See Ken talk about ICT4D myths in this excellent YouTube talk:

7 Responses

  1. Dear Chris,

    I don’t know where to post this general question: i am looking for aid blogs in french. Hard to find. I enjoy yours, aidwatch, owen abroad, aidthought, how matters, goodintentionsarenotenough etc etc, and wonder whether there is a similar aid dialogue going on in the francophone world. Any thoughts?

    Aid Blog Enthusiast

  2. Matt

    It is true that Nicholas Negroponte has been advocating a technology solution in the form of OLPC. But mainstream opinion in the ICT4D community never got behind it, precisely because it was a technology-led initiative.

    Owen

  3. I agree with Owen. Ken is right to say that technology cannot substitute for human intent, but I think very few people would argue this. As he says, it amplifies – and can therefore have bad as well as good consequences, as with the role of text messages in inciting the Kenyan election violence or radio in the Rwandan genocide. Of course not all ‘ICT4D’ projects have been well thought out (one laptop per child…), but this is not a reason to give up completely.

    I believe some of the biggest changes are still to come. The spread of mobile phones in Africa particularly has the potential to fundamentally alter the relationship between citizens and governments. Once governments realise this and start to exploit it, things will start to get interesting.

  4. Chris

    I’m confused. Who, in the last decade or so, has claimed that technology is the answer, rather than enabler for other kinds of change?

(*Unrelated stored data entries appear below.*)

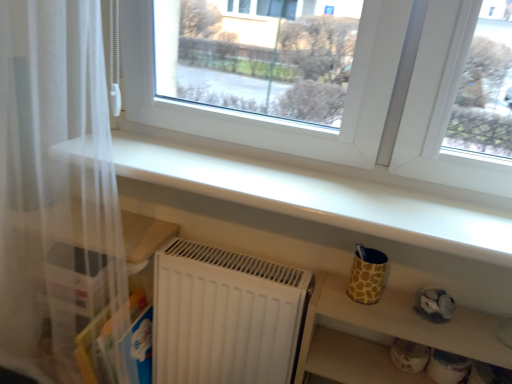
Question: From the image's perspective, is matte yellow cup at lower right, which is the 2th shelf from top to bottom, above or below white sheer curtain at left?

Choices:
 (A) below
 (B) above

Answer: (A)

Question: Which is correct: matte yellow cup at lower right, which is the 2th shelf from top to bottom, is inside white sheer curtain at left, or outside of it?

Choices:
 (A) outside
 (B) inside

Answer: (A)

Question: Which of these objects is positioned closest to the matte yellow cup at lower right, the 1th shelf ordered from the bottom?

Choices:
 (A) white glossy shelf at upper center, the 1th shelf in the top-to-bottom sequence
 (B) white sheer curtain at left

Answer: (A)

Question: Which of these objects is positioned farthest from the white sheer curtain at left?

Choices:
 (A) matte yellow cup at lower right, the 1th shelf ordered from the bottom
 (B) white glossy shelf at upper center, the 1th shelf in the top-to-bottom sequence

Answer: (A)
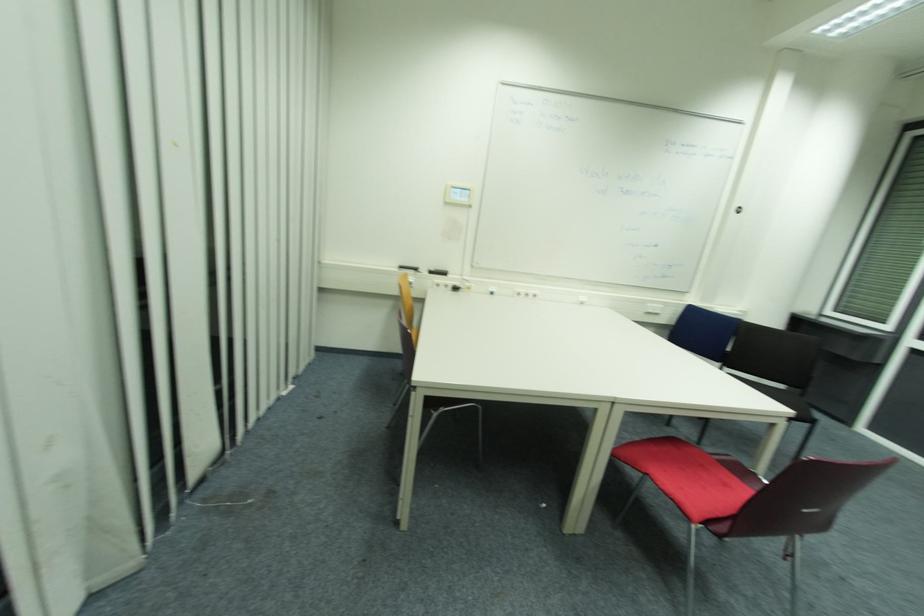
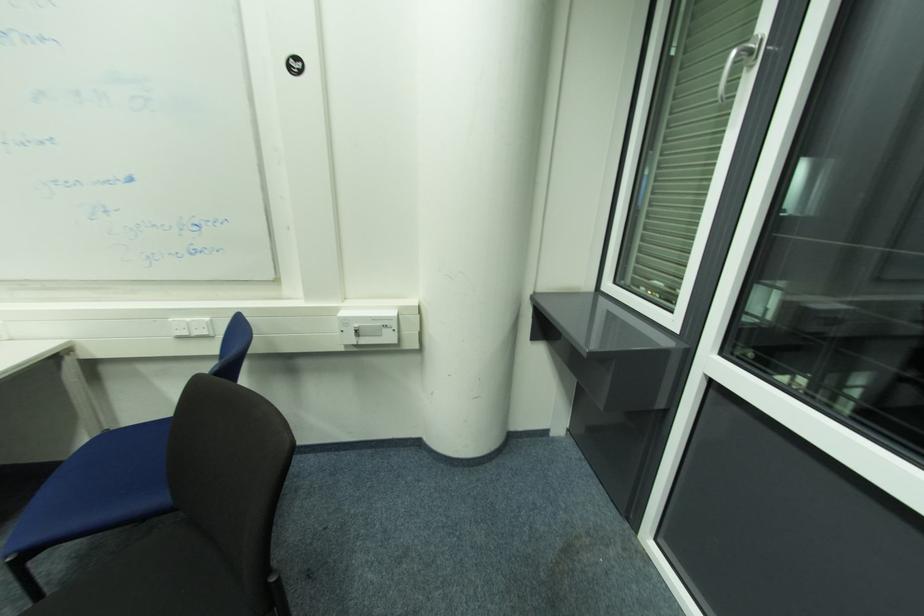
In the second image, find the point that corresponds to (x=736, y=315) in the first image.

(378, 320)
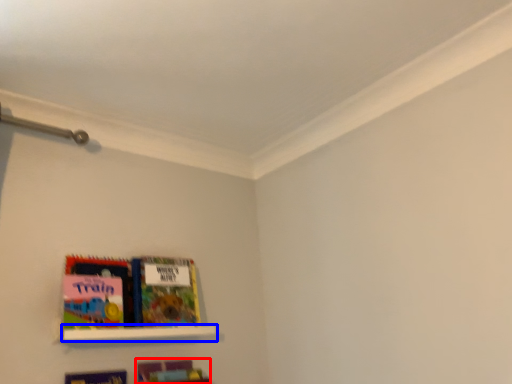
Question: Which object appears closest to the camera in this image, book (highlighted by a red box) or shelf (highlighted by a blue box)?

Choices:
 (A) book
 (B) shelf

Answer: (B)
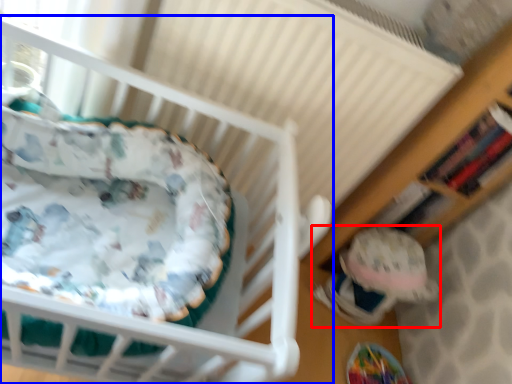
Question: Among these objects, which one is farthest to the camera, toy (highlighted by a red box) or infant bed (highlighted by a blue box)?

Choices:
 (A) toy
 (B) infant bed

Answer: (A)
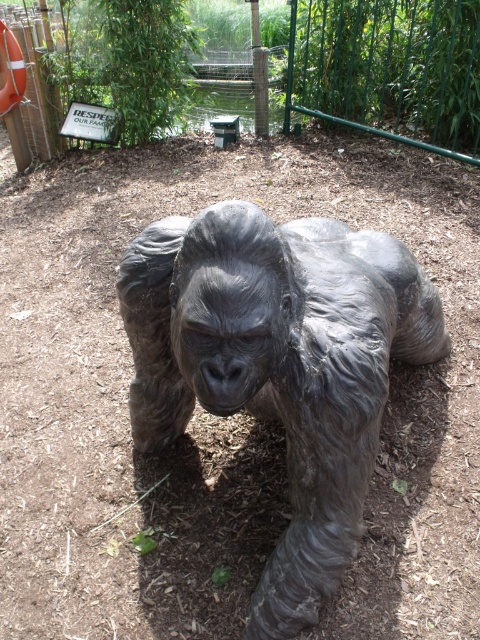
Question: Is bronze statue at center bigger than green metal fence at upper center?

Choices:
 (A) yes
 (B) no

Answer: (B)

Question: Which point is farther from the camera taking this photo?

Choices:
 (A) (365, 474)
 (B) (302, 33)

Answer: (B)

Question: Does bronze statue at center have a lesser width compared to green metal fence at upper center?

Choices:
 (A) no
 (B) yes

Answer: (B)

Question: In this image, where is bronze statue at center located relative to green metal fence at upper center?

Choices:
 (A) below
 (B) above

Answer: (A)

Question: Among these points, which one is nearest to the camera?

Choices:
 (A) (217, 348)
 (B) (382, 60)

Answer: (A)

Question: Which point is farther to the camera?

Choices:
 (A) green metal fence at upper center
 (B) bronze statue at center

Answer: (A)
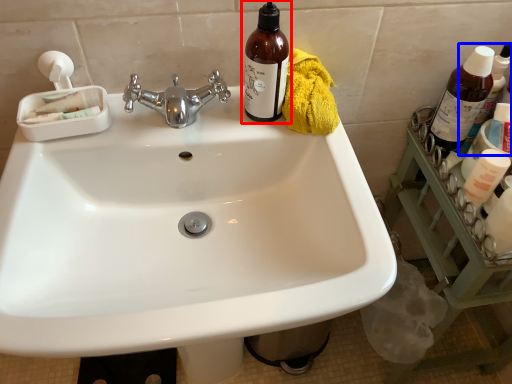
Question: Which of the following is the farthest to the observer, bottle (highlighted by a red box) or bottle (highlighted by a blue box)?

Choices:
 (A) bottle
 (B) bottle

Answer: (B)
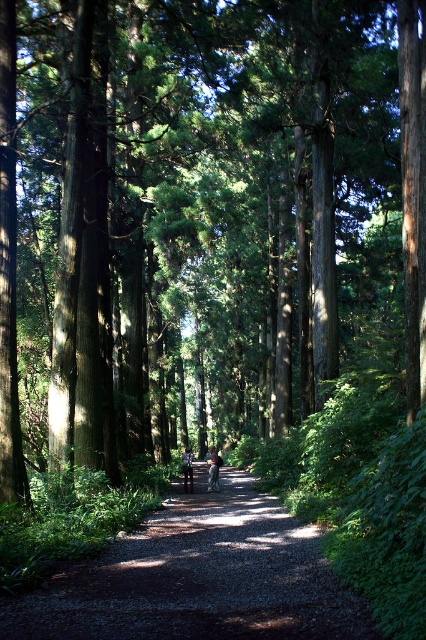
Describe the element at coordinates (198, 577) in the screenshot. I see `dirt/gravel path at center` at that location.

Who is lower down, dirt/gravel path at center or brown leather jacket at center?

Positioned lower is brown leather jacket at center.

Does point (253, 545) come in front of point (219, 460)?

Yes, it is in front of point (219, 460).

What are the coordinates of `dirt/gravel path at center` in the screenshot? It's located at pyautogui.click(x=198, y=577).

Is point (138, 579) less distant than point (189, 490)?

Yes, it is.

Can you confirm if dirt/gravel path at center is positioned to the right of light brown leather jacket at center?

Correct, you'll find dirt/gravel path at center to the right of light brown leather jacket at center.

Is point (195, 609) closer to viewer compared to point (190, 488)?

Yes.

This screenshot has height=640, width=426. What are the coordinates of `dirt/gravel path at center` in the screenshot? It's located at (198, 577).

Can you confirm if brown leather jacket at center is positioned above light brown leather jacket at center?

Yes.

This screenshot has width=426, height=640. What are the coordinates of `brown leather jacket at center` in the screenshot? It's located at (213, 468).

Describe the element at coordinates (213, 468) in the screenshot. This screenshot has height=640, width=426. I see `brown leather jacket at center` at that location.

Where is `brown leather jacket at center`? The height and width of the screenshot is (640, 426). brown leather jacket at center is located at coordinates (213, 468).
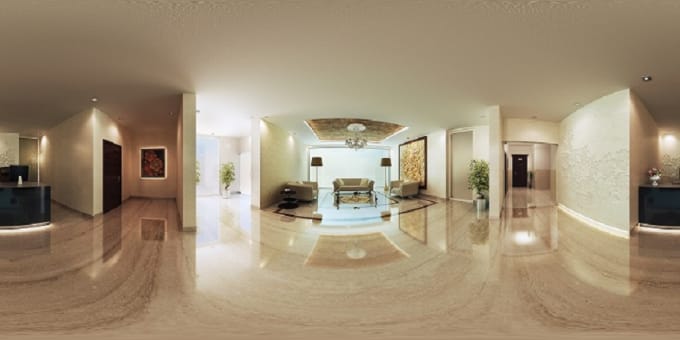
Image resolution: width=680 pixels, height=340 pixels. I want to click on doorway on right side of center room, so click(x=458, y=167).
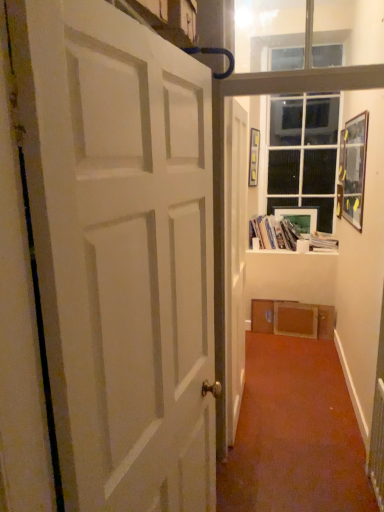
You are a GUI agent. You are given a task and a screenshot of the screen. Output one action in this format:
    pyautogui.click(x=<x>, y=<y>)
    Task: Click on the matte plastic picture frame at upper center, which is the first picture frame from back to front
    
    Given the screenshot: What is the action you would take?
    pyautogui.click(x=299, y=218)

In order to face white glossy bookshelf at upper center, which is counted as the second book, starting from the right, should I rotate leftwards or rightwards?

You should look right and rotate roughly 11.732 degrees.

This screenshot has width=384, height=512. What are the coordinates of `white plastic radiator at lower right` in the screenshot? It's located at (377, 445).

Measure the distance between white plastic radiator at lower right and camera.

white plastic radiator at lower right and camera are 2.00 meters apart from each other.

This screenshot has width=384, height=512. I want to click on white paper stack at upper right, which is the 1th book in right-to-left order, so click(323, 243).

This screenshot has width=384, height=512. I want to click on wooden picture frame at upper right, marked as the second picture frame in a back-to-front arrangement, so click(352, 170).

Which door is the 1st one when counting from the front of the white glossy bookshelf at upper center, which is counted as the second book, starting from the right? Please provide its 2D coordinates.

[(235, 256)]

Is white matte door at center, the 1th door from the right, smaller than white glossy bookshelf at upper center, which is counted as the second book, starting from the right?

Actually, white matte door at center, the 1th door from the right, might be larger than white glossy bookshelf at upper center, which is counted as the second book, starting from the right.

Does point (225, 252) come behind point (329, 241)?

No.

Could you tell me if white matte door at center, acting as the second door starting from the front, is facing white glossy bookshelf at upper center, which is counted as the second book, starting from the right?

No.

Considering the relative positions of white glass window at upper center and white plastic radiator at lower right in the image provided, is white glass window at upper center behind white plastic radiator at lower right?

Yes.

Consider the image. What's the angular difference between white glass window at upper center and white plastic radiator at lower right's facing directions?

89 degrees separate the facing orientations of white glass window at upper center and white plastic radiator at lower right.

The width and height of the screenshot is (384, 512). Find the location of `radiator in front of the white glass window at upper center`. radiator in front of the white glass window at upper center is located at coordinates (377, 445).

Can you confirm if white paper stack at upper right, which is the 1th book in right-to-left order, is taller than white plastic radiator at lower right?

Incorrect, the height of white paper stack at upper right, which is the 1th book in right-to-left order, is not larger of that of white plastic radiator at lower right.

Based on the photo, would you say white paper stack at upper right, the 2th book viewed from the left, contains white plastic radiator at lower right?

No, white plastic radiator at lower right is not inside white paper stack at upper right, the 2th book viewed from the left.

Is white paper stack at upper right, the 2th book viewed from the left, in front of or behind white plastic radiator at lower right in the image?

white paper stack at upper right, the 2th book viewed from the left, is behind white plastic radiator at lower right.

In the scene shown: Would you say white glass window at upper center is outside white matte door at center, arranged as the 1th door when viewed from the back?

Absolutely, white glass window at upper center is external to white matte door at center, arranged as the 1th door when viewed from the back.

From the image's perspective, is white glass window at upper center above or below white matte door at center, arranged as the 1th door when viewed from the back?

From the image's perspective, white glass window at upper center appears above white matte door at center, arranged as the 1th door when viewed from the back.

Considering the positions of objects white glass window at upper center and white matte door at center, the 1th door from the right, in the image provided, who is in front, white glass window at upper center or white matte door at center, the 1th door from the right,?

white matte door at center, the 1th door from the right, is closer to the camera.

Which object is closer to the camera taking this photo, white matte door at left, which ranks as the second door in right-to-left order, or wooden picture frame at upper right, marked as the second picture frame in a back-to-front arrangement?

Positioned in front is white matte door at left, which ranks as the second door in right-to-left order.

Is point (123, 274) farther from viewer compared to point (362, 196)?

No, (123, 274) is closer to viewer.

Starting from the wooden picture frame at upper right, placed as the 1th picture frame when sorted from front to back, which door is the 2nd one in front? Please provide its 2D coordinates.

[(126, 258)]

Considering the relative positions of white matte door at left, which is counted as the second door, starting from the back, and wooden picture frame at upper right, marked as the second picture frame in a back-to-front arrangement, in the image provided, is white matte door at left, which is counted as the second door, starting from the back, to the right of wooden picture frame at upper right, marked as the second picture frame in a back-to-front arrangement, from the viewer's perspective?

Incorrect, white matte door at left, which is counted as the second door, starting from the back, is not on the right side of wooden picture frame at upper right, marked as the second picture frame in a back-to-front arrangement.

From a real-world perspective, is white glossy bookshelf at upper center, which is the 1th book from left to right, above or below white matte door at center, acting as the second door starting from the front?

Clearly, from a real-world perspective, white glossy bookshelf at upper center, which is the 1th book from left to right, is below white matte door at center, acting as the second door starting from the front.

Is white glossy bookshelf at upper center, which is counted as the second book, starting from the right, smaller than white matte door at center, positioned as the 2th door in left-to-right order?

Indeed, white glossy bookshelf at upper center, which is counted as the second book, starting from the right, has a smaller size compared to white matte door at center, positioned as the 2th door in left-to-right order.

Is white glossy bookshelf at upper center, which is counted as the second book, starting from the right, at the left side of white matte door at center, the 1th door from the right?

No.

Where is `picture frame on the right of the matte plastic picture frame at upper center, which is the first picture frame from back to front`? The height and width of the screenshot is (512, 384). picture frame on the right of the matte plastic picture frame at upper center, which is the first picture frame from back to front is located at coordinates (352, 170).

In the scene shown: Is matte plastic picture frame at upper center, the 2th picture frame positioned from the front, not near wooden picture frame at upper right, placed as the 1th picture frame when sorted from front to back?

Yes, matte plastic picture frame at upper center, the 2th picture frame positioned from the front, and wooden picture frame at upper right, placed as the 1th picture frame when sorted from front to back, are quite far apart.

Is matte plastic picture frame at upper center, which is the first picture frame from back to front, looking in the opposite direction of wooden picture frame at upper right, marked as the second picture frame in a back-to-front arrangement?

That's not correct — matte plastic picture frame at upper center, which is the first picture frame from back to front, is not looking away from wooden picture frame at upper right, marked as the second picture frame in a back-to-front arrangement.

Which of these two, matte plastic picture frame at upper center, the 2th picture frame positioned from the front, or wooden picture frame at upper right, marked as the second picture frame in a back-to-front arrangement, is thinner?

matte plastic picture frame at upper center, the 2th picture frame positioned from the front, is thinner.

From the image's perspective, count 1st doors downward from the white glossy bookshelf at upper center, which is counted as the second book, starting from the right, and point to it. Please provide its 2D coordinates.

[(235, 256)]

In the image, there is a white plastic radiator at lower right. At what (x,y) coordinates should I click in order to perform the action: click on window above it (from the image's perspective). Please return your answer as a coordinate pair (x, y). Image resolution: width=384 pixels, height=512 pixels. Looking at the image, I should click on (303, 154).

From the image, which object appears to be farther from white matte door at left, which is counted as the second door, starting from the back, white glossy bookshelf at upper center, which is the 1th book from left to right, or white matte door at center, arranged as the 1th door when viewed from the back?

white glossy bookshelf at upper center, which is the 1th book from left to right, is positioned further to the anchor white matte door at left, which is counted as the second door, starting from the back.

Looking at this image, based on their spatial positions, is matte plastic picture frame at upper center, which is the first picture frame from back to front, or white matte door at center, positioned as the 2th door in left-to-right order, closer to white glossy bookshelf at upper center, which is the 1th book from left to right?

matte plastic picture frame at upper center, which is the first picture frame from back to front, is closer to white glossy bookshelf at upper center, which is the 1th book from left to right.

Considering their positions, is matte plastic picture frame at upper center, which is the first picture frame from back to front, positioned closer to white paper stack at upper right, which is the 1th book in right-to-left order, than white matte door at left, which is the first door from left to right?

Among the two, matte plastic picture frame at upper center, which is the first picture frame from back to front, is located nearer to white paper stack at upper right, which is the 1th book in right-to-left order.

From the picture: Based on their spatial positions, is matte plastic picture frame at upper center, the 2th picture frame positioned from the front, or white matte door at center, positioned as the 2th door in left-to-right order, further from wooden picture frame at upper right, placed as the 1th picture frame when sorted from front to back?

white matte door at center, positioned as the 2th door in left-to-right order.

Estimate the real-world distances between objects in this image. Which object is closer to wooden picture frame at upper right, placed as the 1th picture frame when sorted from front to back, white paper stack at upper right, the 2th book viewed from the left, or white matte door at center, acting as the second door starting from the front?

white paper stack at upper right, the 2th book viewed from the left.

When comparing their distances from white matte door at left, which is the first door from left to right, does white plastic radiator at lower right or matte plastic picture frame at upper center, which is the first picture frame from back to front, seem further?

matte plastic picture frame at upper center, which is the first picture frame from back to front.

From the image, which object appears to be farther from matte plastic picture frame at upper center, which is the first picture frame from back to front, white matte door at center, positioned as the 2th door in left-to-right order, or white matte door at left, the 1th door when ordered from front to back?

white matte door at left, the 1th door when ordered from front to back.

Considering their positions, is matte plastic picture frame at upper center, which is the first picture frame from back to front, positioned closer to wooden picture frame at upper right, marked as the second picture frame in a back-to-front arrangement, than white plastic radiator at lower right?

Based on the image, matte plastic picture frame at upper center, which is the first picture frame from back to front, appears to be nearer to wooden picture frame at upper right, marked as the second picture frame in a back-to-front arrangement.

Image resolution: width=384 pixels, height=512 pixels. In order to click on door located between white plastic radiator at lower right and white glass window at upper center in the depth direction in this screenshot , I will do `click(235, 256)`.

Locate an element on the screen. Image resolution: width=384 pixels, height=512 pixels. picture frame between white matte door at center, acting as the second door starting from the front, and white paper stack at upper right, which is the 1th book in right-to-left order, in the front-back direction is located at coordinates (352, 170).

Identify the location of window between white matte door at center, positioned as the 2th door in left-to-right order, and white paper stack at upper right, the 2th book viewed from the left, from front to back. This screenshot has width=384, height=512. [303, 154].

I want to click on radiator between white matte door at left, which is counted as the second door, starting from the back, and matte plastic picture frame at upper center, the 2th picture frame positioned from the front, from front to back, so click(x=377, y=445).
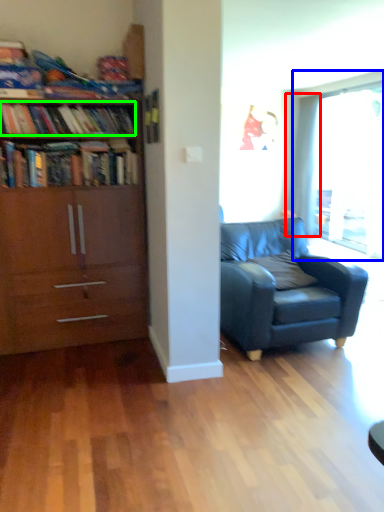
Question: Based on their relative distances, which object is farther from curtain (highlighted by a red box)? Choose from window (highlighted by a blue box) and book (highlighted by a green box).

Choices:
 (A) window
 (B) book

Answer: (B)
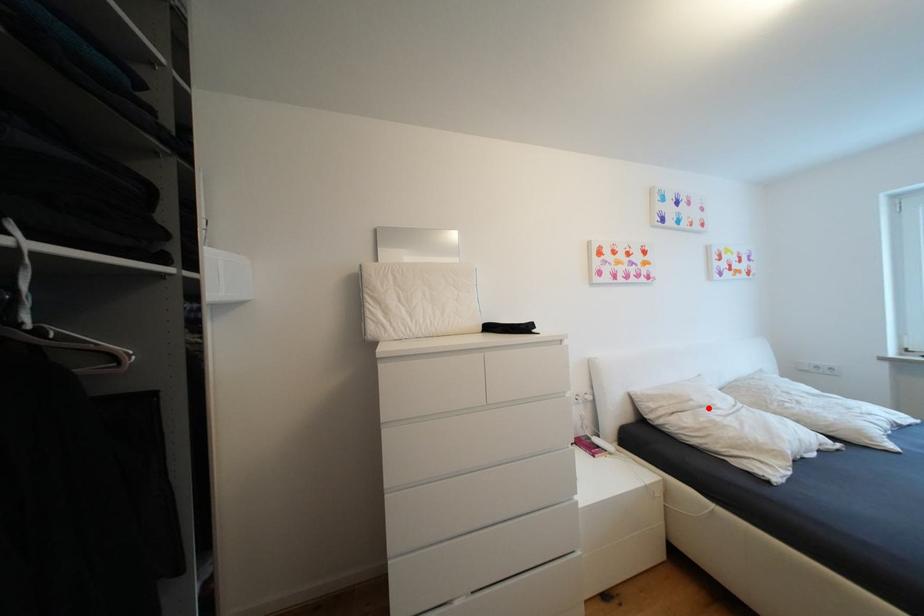
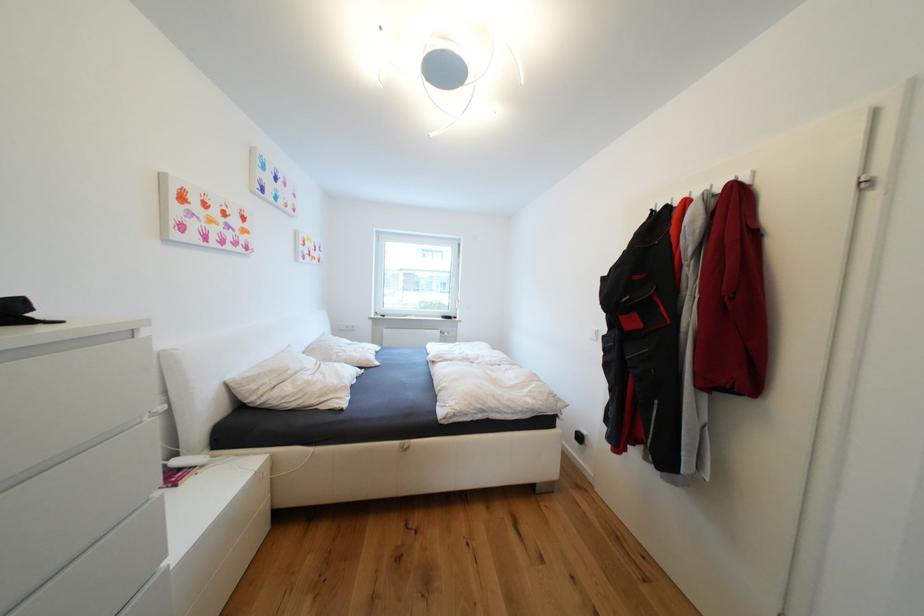
Question: I am providing you with two images of the same scene from different viewpoints. A red point is shown in image1. For the corresponding object point in image2, is it positioned nearer or farther from the camera?

Choices:
 (A) Nearer
 (B) Farther

Answer: (A)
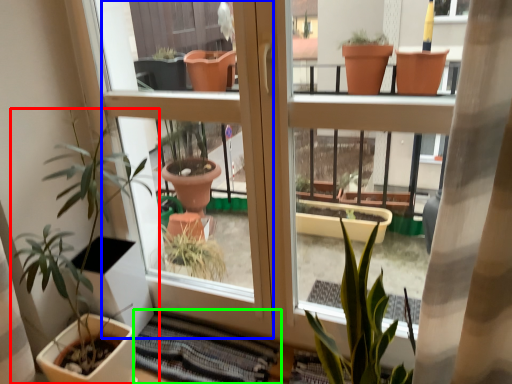
Question: Which object is positioned closest to houseplant (highlighted by a red box)? Select from screen door (highlighted by a blue box) and atrium (highlighted by a green box).

Choices:
 (A) screen door
 (B) atrium

Answer: (A)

    And who denies that technologies like radio, mobile phones and – in some cases – access to the internet have in come cases contributed to significant changes, ranging from election monitoring to mobile banking, from improvements in wholesale agriculture markets to improvements in government accountability.

    Information and technology can enable and support change, and they can play a hugely important role in doing so; but they are not the change. And I don’t think anyone thinks otherwise, do they?

    Owen

    1. Owen – on the site Chris has linked to, an article by Nicholas Negroponte, founder of OLPC:

      “When I started One Laptop per Child (OLPC) in 2004, I said that owning a connected laptop would help eliminate poverty through education, especially for the 70 million children who have no access whatsoever to schools. I still believe this. But what I have learned since–with two million laptops in 40 countries–is that reducing isolation is an even bigger issue, and that goal will be achieved with technology and only with technology.”

      That sounds like a suggestion that technology is a bottleneck. Chris is saying that it isn’t.